Quelles sont vos inquiétudes au Sénégal particulièrement ?
Dans le nord du pays, l’océan est en train de détruire des habitations. Des populations sont déjà en train de subir la montée des eaux dans la ville de Saint-Louis. Les gens doivent prendre conscience que le problème existe déjà et les Africains doivent s’organiser pour porter leurs voix là où les décisions doivent se prendre.
Avez-vous l’espoir que votre voix – en tant qu’artiste – soit écoutée et change la donne ?

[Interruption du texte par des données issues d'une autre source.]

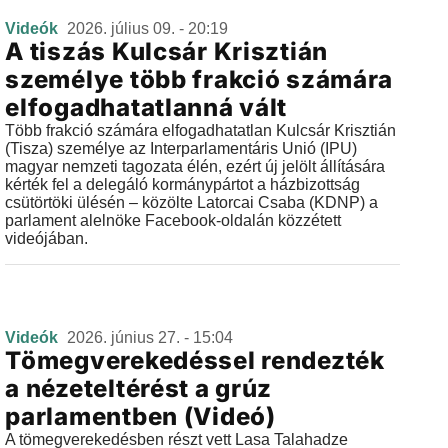
Videók
2026. július 09. - 20:19
A tiszás Kulcsár Krisztián
személye több frakció számára
elfogadhatatlanná vált
Több frakció számára elfogadhatatlan Kulcsár Krisztián
(Tisza) személye az Interparlamentáris Unió (IPU)
magyar nemzeti tagozata élén, ezért új jelölt állítására
kérték fel a delegáló kormánypártot a házbizottság
csütörtöki ülésén – közölte Latorcai Csaba (KDNP) a
parlament alelnöke Facebook-oldalán közzétett
videójában.
Videók
2026. június 27. - 15:04
Tömegverekedéssel rendezték
a nézeteltérést a grúz
parlamentben (Videó)
A tömegverekedésben részt vett Lasa Talahadze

La musique est un vecteur de communication qui est audible. J’ai l’habitude de voyager et je m’adresse à tout le monde. C’est ma voix que j’ai choisi de porter pour m’attaquer aux problèmes auxquels je suis confronté.
Un titre s’attaque au terrorisme (Terroriste). Pourquoi cela vous inquiète-t-il en tant que Sénégalais ?
Le terrorisme fait partie des problèmes qui m’interpellent et qui causent énormément de dégât en Afrique. Même si cela ne se passe pas encore chez nous, c’est à nos portes dans les pays limitrophes. Il faut en parler et ne jamais se dire que ça n’arrive qu’aux autres, il faut prendre les devants, se préparer. Un autre titre de l’album parle d’émergence, et on ne peut pas parler de développement s’il y a du terrorisme. Il faudrait prendre des mesures et sensibiliser l’opinion et les jeunes pour lutter contre ce phénomène.
Comment avez-vous eu l’idée d’inviter le rappeur sénégalais Faada Freddy sur le titre Lu Tax ?
Faada Freddy est un garçon que nous suivons depuis longtemps et qui a un énorme talent. Nous avons donc pensé qu’il avait le profil pour ce morceau, qui est très chanté. Il a su venir dans mon univers, car il n’est pas seulement rappeur, il est aussi dans la world music et il a une voix qui porte vraiment. Ce titre s’attaque aux ragots et aux rumeurs, et questionne sur les motivations de certains pour dire du mal des autres dans leur dos. Ces comportements me dérangent beaucoup et je ne les comprends pas. Je veux inciter les gens à ne pas s’attarder à raconter des choses qui ne les regardent pas.
Comment avez-vous construit le style musical de cet album ?
Après l’album Ndam, je voulais refaire un album acoustique dans la continuité, tout en amenant de la nouveauté. Nous avons intégré de nouveaux instruments tels que des violons, avec des musiciens français, pour apporter une nouvelle couleur. Cela a beaucoup marqué l’album. Car la musique, ce sont des rencontres où chacun amène qui il est et ce qu’il a. Puis à nous de faire un joli mélange. En tant que Sénégalais, je souhaite garder mon identité. Les sonorités qui nous viennent d’ailleurs se sont donc intégrées dans notre identité sénégalaise.
Avez-vous déjà des prochaines dates de concert ?
Une tournée se prépare en France pour le mois de novembre. Je croise les doigts pour que cela se concrétise malgré la situation sanitaire. Nous avions prévu un concert au mois d’octobre à l’Institut français de Dakar, mais il a été suspendu pour le moment étant donné la recrudescence du virus dans le pays.